- _SUPPLIED TEXT_:
In the example system, the host may send a continuous stream of zeros hold all of the agents on the channel (in this example modules having buffers) in a first reset state indefinitely, for example while the host is held in reset by external conditions. The host may then send a stream of ones for a first amount of time, e.g., two frame periods, and then back to zeros to signal the other agents to execute a fast reset operation. Alternatively, the host may send a stream of ones for a second amount of time, e.g., more than two frame periods, to signal the other buffers to execute a full reset operation. A full reset may include various internal calibration operations such as impedance matching on the links, current source calibration in any receiver or drive circuitry, receiver offset cancellation, and the like. After the calibration operations are performed, the host may then signal the buffers to transition to the fast reset operation.

- _GIVEN INFORMATION_:
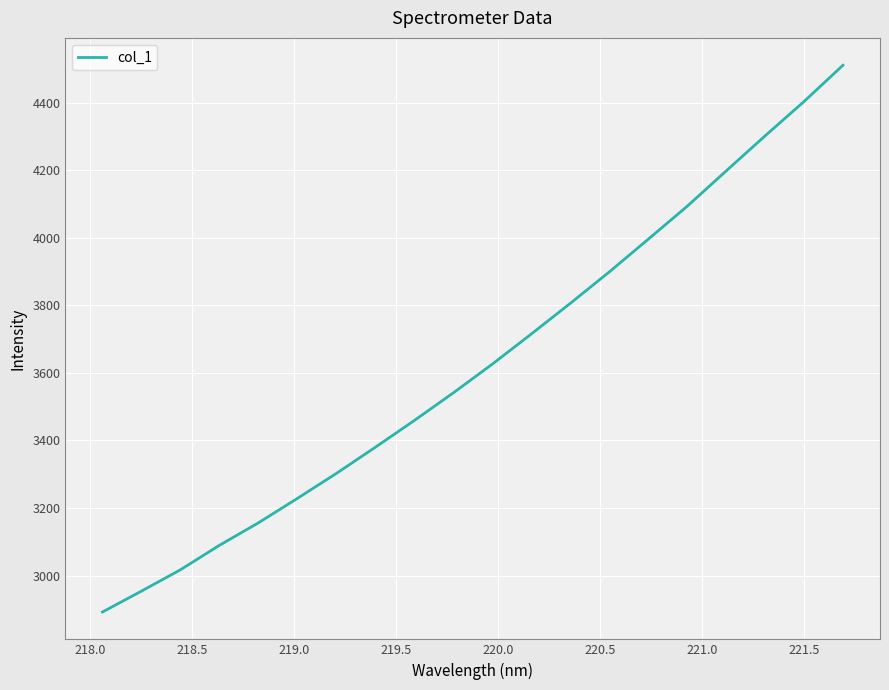

What is the minimum value shown in the chart?

2891.9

- _COMPLETE THE FOLLOWING_:
• A. Check the three statements below against the passage on reset signaling. For each one, answer yes or no and quote the words of the passage that decide it.
(i) A stream of ones lasting about two frame periods, followed by a return to zeros, signals the other agents to perform a fast reset.
(ii) A full reset is signaled by a stream of zeros lasting more than two frame periods.
(iii) Once the calibration operations are done, the host may signal the buffers to move to the fast reset operation.
• B. Write a short paragraph that carries the passage on reset signaling forward from its final sentence.

- _WRITTEN RESPONSES_:
• A.
(i) Yes: "The host may then send a stream of ones for a first amount of time, e.g., two frame periods, and then back to zeros to signal the other agents to execute a fast reset operation."
(ii) No: "Alternatively, the host may send a stream of ones for a second amount of time, e.g., more than two frame periods, to signal the other buffers to execute a full reset operation."
(iii) Yes: "After the calibration operations are performed, the host may then signal the buffers to transition to the fast reset operation."

• B.
A fast reset operation may bypass certain operations performed during a full reset such as calibration operations. A fast reset operation may begin with a presence detect operation. During a presence detect operation, each buffer on the channel may place a current on the three LSB inbound Rx bit lanes to force the bits to zero if they are not connected to an outer agent. Also during a presence detect operation, each buffer may drive the three LSB inbound Tx bit lanes to one. Each buffer may then check its three LSB inbound Rx bit lanes, and if it detects ones on two of the three lanes, it may leave its outer port enabled and update a status register accordingly. If the buffer does not detect two ones, it may assume that there is no outer agent, disable all or a portion of its outer port, configure itself to perform the functions of the outermost agent on the channel, and/or update a status register accordingly. A host may follow a similar presence detect operation to determine if any agents are on the channel. The buffers may relay the status information to the host in status frames in response to status requests from the host.
After a presence detect operation, the buffers in the example system may transition through various other operations during a fast reset such as a clock training state to train the local clocks on the buffers to lock onto the data stream, a frame training state to align frames that are sent over the channel, bit lane tests to check the operation of all bit lanes and place the buffers in fail-over mode if they have such a capability, etc. Also, once the host knows how many other agents are connected to the channel, it may adjust the frame size, timing, etc. to accommodate all of the agents.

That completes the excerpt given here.